L'œuvre de Rachid Bouchareb rend souvent hommage aux immigrés maghrébins de France, à travers des films comme «Indigènes» ou «Hors-la-loi». LP/Fred Dugi
« Inconsciemment, ce film était en moi depuis trente-cinq ans », assure Rachid Bouchareb. Lorsque Malik Oussekine est mort, dans la nuit du 5 au 6 décembre 1986, le cinéaste franco-algérien était âgé de 33 ans et venait de sortir son premier film, « Bâton rouge ». Cette nuit-là avait lieu une autre tragédie : Abdel Benyahia, Français d’origine algérienne comme Oussekine, était tué d’une balle dans la tête par un policier ivre dans un bar de Pantin (Seine-Saint-Denis). Beaucoup moins médiatisée que la mort de Malik Oussekine, cette autre bavure avait elle aussi bouleversé Rachid Bouchareb.
« Je vivais à Bobigny, donc j’avais entendu parler de la mort d’Abdel, raconte le cinéaste. J’étais un enfant de l’immigration comme lui et comme Malik. J’étais choqué, écœuré, révolté. Ces drames, liés comme un couple pour moi, ont fait partie des histoires qui ont traversé ma vie. » Plus tard, le réalisateur n’a cessé de rendre hommage aux immigrés maghrébins de France, à travers des films comme « Indigènes » (sur la Seconde Guerre mondiale) ou « Hors-la-loi » (sur la guerre d’Algérie). Il y a quelques années, il a donc décidé de se replonger dans cette nuit du 5 au 6 décembre 1986.
Présenté au Festival de Cannes (en sélection Cannes Première) avant une sortie en salles pas encore datée, « Nos Frangins » raconte de manière très émouvante les deux bavures qui ont causé les morts de Malik Oussekine et d’Abdel Benyahia et les trois jours qui les ont suivis. Pour écrire son scénario, le cinéaste de 68 ans a rencontré un frère d’Abdel et discuté avec Sarah Oussekine, la sœur de Malik, mais il a aussi « pris des libertés dans la narration ». Il a notamment créé un personnage de flic et même réuni, dans une scène totalement imaginée, les familles de Malik et d’Abdel dans un couloir de l’Institut médico-légal.
« Des images d’archives, c’est dix fois plus fort »

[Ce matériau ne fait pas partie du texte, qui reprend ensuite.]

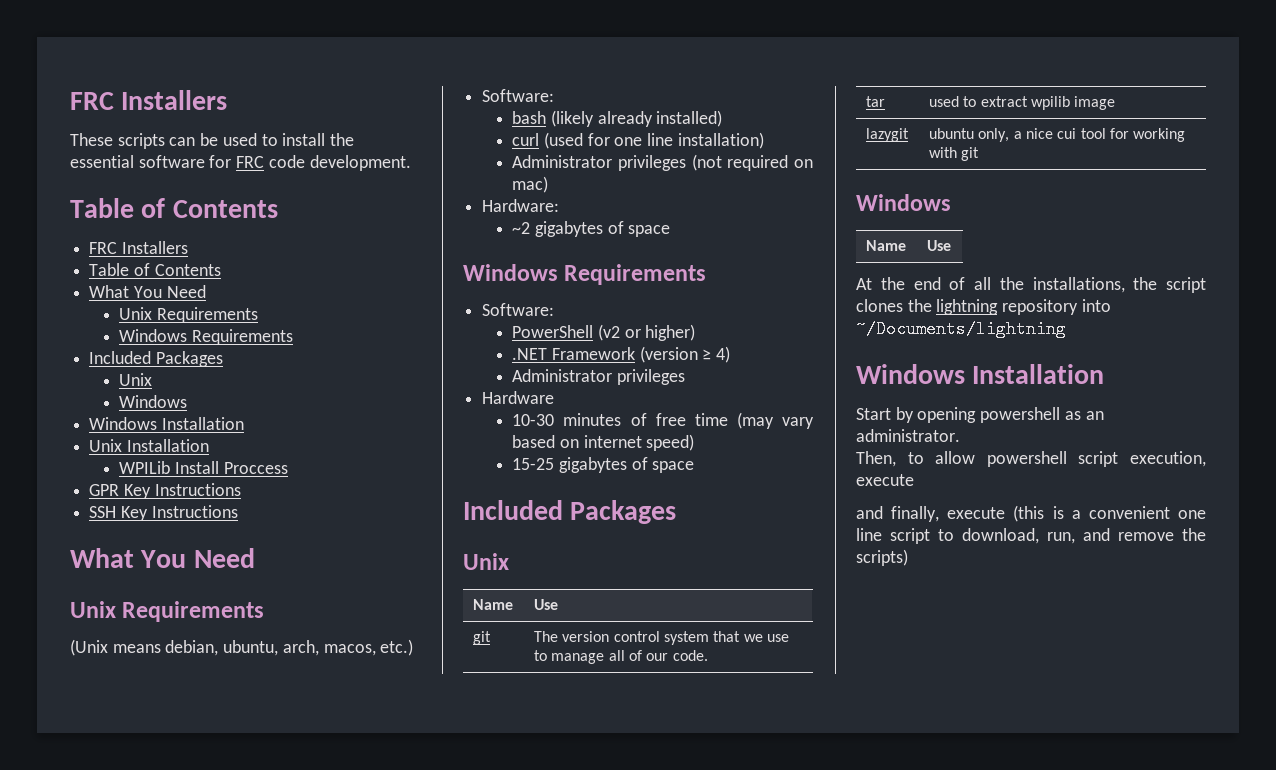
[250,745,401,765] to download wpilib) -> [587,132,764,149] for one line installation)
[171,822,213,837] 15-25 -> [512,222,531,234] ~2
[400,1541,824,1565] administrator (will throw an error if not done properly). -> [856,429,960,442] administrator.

Le cinéaste s’appuie également sur de nombreuses images d’archives. On y revoit les manifestations étudiantes qui ont précédé la mort de Malik et celles qui ont rendu hommage au jeune homme, les interviews des responsables politiques de l’époque, ou encore celle du témoin qui a permis d’incriminer les policiers responsables du décès d’Oussekine. « Je ne me voyais pas reconstituer ces événements-là, argue Rachid Bouchareb. Des images d’archives, c’est dix fois plus fort. » Le réalisateur a cependant dû mettre en scène toutes les séquences concernant Abdel Benyahia, car il n’existait pas d’images autour de cette bavure que la police a « voulu mettre sous le tapis », selon le metteur en scène, pour ne pas ajouter à la colère suscitée par le décès de Malik Oussekine.
Au final, Bouchareb signe un film poignant, centré sur la douleur des familles et les manipulations des autorités pour étouffer les deux affaires. Incarné avec intensité par Reda Kateb, Lyna Khoudri, Raphaël Personnaz ou encore Samir Guesmi, le long-métrage s’arrête alors que les deux victimes ne sont pas encore enterrées, laissant le spectateur dans l’émotion de ces morts injustes et révoltantes.
La concomitance du film avec la série « Oussekine » de Disney +, qui s’achève début 1990 avec le procès des policiers qui ont tué Malik Oussekine et use quasi exclusivement de scènes jouées, est une « coïncidence », assure Rachid Bouchareb. « J’ai appris que Disney + travaillait sur une série au moment où je commençais à tourner », affirme-t-il. Le réalisateur n’a pas encore vu « Oussekine », mais se dit « très curieux » et « très content » que cette autre fiction existe. Il prédit d’ailleurs que « ce ne sont ni le dernier film ni la dernière série qui parlera de cette affaire historique ».